Последнее танго в Париже / Ultimo tango a Parigi / Le dernier Tango à Paris (1972)
Я решила написать об этом вопреки воле моей близкой парижской подруги Дины Любич, в жизни которой имело место столь знаменательное событие. Мне кажется, что воспоминания о встрече с великими людьми не могут принадлежать памяти только одного человека. Мы знакомы с Диной более 15 лет, но то, что она случайно рассказала мне однажды вечером в Париже, потрясло меня до глубины души.
Дина наполовину русская. Её отец-эмигрант из России Осип Любим. Он был художником, близким другом Марка Шагала, с которым жил и работал бок о бок. Оказавшись в Париже, он долго блуждал в поисках мастерской (у него уже была тесная квартирка, где он ютился с женой-француженкой) и, наконец, нашел, недалеко от аристократического квартала рю Сан-Жак стоял старый дом, в котором были необычные комнаты: просторные, светлые, с ломаной геометрией стен и огромными окнами, а за ними раскрывалось удивительное небо Парижа с вечно снующими птицами. Любич стоял больше часа, очарованный особой атмосферой квартиры. Из оцепенения его вызволил управляющий домом: Так вам подходит это место, мсье?». «Я незамедлительно переезжаю к вам», – ответил Любич.

**Рабочее задание**
Перечислите все черты, которыми в отрывке выше описаны комнаты в старом доме недалеко от рю Сан-Жак.

**Выборка записей**
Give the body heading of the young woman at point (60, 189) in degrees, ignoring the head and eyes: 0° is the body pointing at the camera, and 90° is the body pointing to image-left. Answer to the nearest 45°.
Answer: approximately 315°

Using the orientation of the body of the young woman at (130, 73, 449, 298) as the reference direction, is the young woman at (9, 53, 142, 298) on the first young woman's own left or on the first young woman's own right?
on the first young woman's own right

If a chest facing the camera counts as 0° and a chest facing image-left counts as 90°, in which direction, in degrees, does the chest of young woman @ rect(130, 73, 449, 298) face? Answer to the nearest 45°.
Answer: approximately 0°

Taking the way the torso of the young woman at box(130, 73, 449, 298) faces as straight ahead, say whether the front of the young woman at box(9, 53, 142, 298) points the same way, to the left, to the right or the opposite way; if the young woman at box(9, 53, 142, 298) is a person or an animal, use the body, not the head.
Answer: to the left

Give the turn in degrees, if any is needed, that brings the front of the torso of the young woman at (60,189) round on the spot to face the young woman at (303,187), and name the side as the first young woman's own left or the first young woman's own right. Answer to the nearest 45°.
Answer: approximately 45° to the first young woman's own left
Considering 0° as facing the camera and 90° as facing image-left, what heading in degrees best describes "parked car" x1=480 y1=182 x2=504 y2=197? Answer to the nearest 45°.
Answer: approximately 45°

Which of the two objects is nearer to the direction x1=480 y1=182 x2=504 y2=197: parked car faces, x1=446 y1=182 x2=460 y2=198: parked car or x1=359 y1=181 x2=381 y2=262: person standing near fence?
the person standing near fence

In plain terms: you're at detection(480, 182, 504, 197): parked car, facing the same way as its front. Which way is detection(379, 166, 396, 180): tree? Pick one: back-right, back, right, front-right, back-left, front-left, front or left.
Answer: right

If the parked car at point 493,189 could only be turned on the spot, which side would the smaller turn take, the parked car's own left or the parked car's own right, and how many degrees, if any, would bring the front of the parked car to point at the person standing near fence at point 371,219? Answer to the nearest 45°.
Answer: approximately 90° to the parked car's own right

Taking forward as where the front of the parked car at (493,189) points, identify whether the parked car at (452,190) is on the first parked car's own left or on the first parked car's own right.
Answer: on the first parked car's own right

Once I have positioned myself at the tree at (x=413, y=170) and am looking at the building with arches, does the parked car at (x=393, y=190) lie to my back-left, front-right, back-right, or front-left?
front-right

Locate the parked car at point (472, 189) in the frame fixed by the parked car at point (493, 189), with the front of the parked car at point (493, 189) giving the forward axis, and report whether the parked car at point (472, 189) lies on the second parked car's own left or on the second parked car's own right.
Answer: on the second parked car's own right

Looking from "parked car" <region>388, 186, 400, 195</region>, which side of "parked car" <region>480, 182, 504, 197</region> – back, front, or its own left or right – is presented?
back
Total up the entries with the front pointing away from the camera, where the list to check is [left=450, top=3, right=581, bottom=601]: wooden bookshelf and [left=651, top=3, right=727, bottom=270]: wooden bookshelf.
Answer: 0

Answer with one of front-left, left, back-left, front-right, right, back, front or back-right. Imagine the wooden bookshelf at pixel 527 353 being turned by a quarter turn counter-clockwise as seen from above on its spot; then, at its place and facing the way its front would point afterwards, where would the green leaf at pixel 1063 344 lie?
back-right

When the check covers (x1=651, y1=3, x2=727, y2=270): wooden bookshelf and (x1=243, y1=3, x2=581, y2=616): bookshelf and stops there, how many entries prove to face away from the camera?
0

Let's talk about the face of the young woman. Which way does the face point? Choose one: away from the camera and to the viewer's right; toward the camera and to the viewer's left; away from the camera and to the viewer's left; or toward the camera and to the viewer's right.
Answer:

**Ответ к заданию**
Просторные, светлые, с ломаной геометрией стен, с огромными окнами.